Exploration du document:
**A)** Indiquez si chacune des affirmations suivantes concorde avec l'extrait fourni, en répondant par oui ou par non et en citant mot pour mot le passage qui tranche. (i) Les trois hommes ont adressé leur courrier le 14 février. (ii) Le Parquet national financier a répondu à leur courrier. (iii) Sylvain Fort a été interrogé par Le Monde.
**B)** Résumez l'extrait fourni en trois phrases.

Extrait fourni:
-------------------------

Paul Mumbach, candidat des Maires en colère, Jean-Philippe Allenbach, président du mouvement Franche-Comté et Serge Grass, président de l'Union Civique des Contribuables Citoyens (U3C), estiment que l'écart entre les revenus qu'Emanuel Macron a déclaré avoir perçu entre 2009 et 2014 (lors de son passage chez Rothschild & Cie et en tant que secrétaire général adjoint à la présidence de la République) est trop important. Entre 2009 et 2014 (avant qu'il ne devienne ministre de l'Economie) le candidat aurait cumulé près de 3.3 millions d'euros (1.8 million en tenant compte des impôts).

Le 14 février, les trois hommes décident alors d'adresser un courrier directement à Emmanuel Macron et à la Haute Autorité pour la Transparence de la Vie Politique (HATVP). "Où est passé la différence ? s'interroge Jean Philippe Allenbach, Comment a-t-il pu déclarer si peu en 2014 après avoir gagné 3 millions ? Pour moi, il y a eu fausse déclaration et c'est un délit pénal."

Sans réponses de la part de la HATVP, ils décident de renvoyer ce même courrier au Parquet national financier qui reste muet. Comme l'explique Le Monde dans un article 8 mars, il manque des éléments pour répondre à cette question, éléments que la loi n'oblige aucunement au candidat de fournir.

Un proche d'Emmanuel Macron expliquait à Mediapart que "Si le procès qu'on veut faire à Emmanuel Macron, c'est qu'à 35 ans il a eu le goût de dépenser son argent, il n'y a rien là de répréhensible". Et son porte-parole Sylvain Fort, interrogé par le JDD le 19 février, ajoute que « pendant les années Rothschild, Emmanuel Macron a adapté son train de vie à ses revenus et il a donc pas mal dépensé ». L’écart s'expliquerait donc par les dépenses personnelles de l'ancien ministre. C'est trop gros pour M Allenbach : "Comment a-t-il pu dépenser quasiment intégralement 1.8 millions d'euros sur quatre ans ? Ca n'est pas possible. Il a forcément mis une partie de l'argent quelque part !"

-------------------------

Données fournies:
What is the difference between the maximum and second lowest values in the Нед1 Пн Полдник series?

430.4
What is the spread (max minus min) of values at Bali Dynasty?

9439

-------------------------

Résultats attendus:
**A)**
(i) Oui : « Le 14 février, les trois hommes décident alors d'adresser un courrier directement à Emmanuel Macron et à la Haute Autorité pour la Transparence de la Vie Politique (HATVP). »
(ii) Non : « ils décident de renvoyer ce même courrier au Parquet national financier qui reste muet. »
(iii) Non : « son porte-parole Sylvain Fort, interrogé par le JDD le 19 février »

**B)** Paul Mumbach, Jean-Philippe Allenbach et Serge Grass jugent trop important l'écart lié aux revenus qu'Emmanuel Macron a déclarés pour la période de 2009 à 2014, durant laquelle il aurait cumulé près de 3,3 millions d'euros. Leur courrier, adressé le 14 février à Emmanuel Macron et à la HATVP, puis renvoyé au Parquet national financier, est resté sans réponse. Des proches du candidat expliquent l'écart par ses dépenses personnelles, une explication que Jean-Philippe Allenbach estime impossible.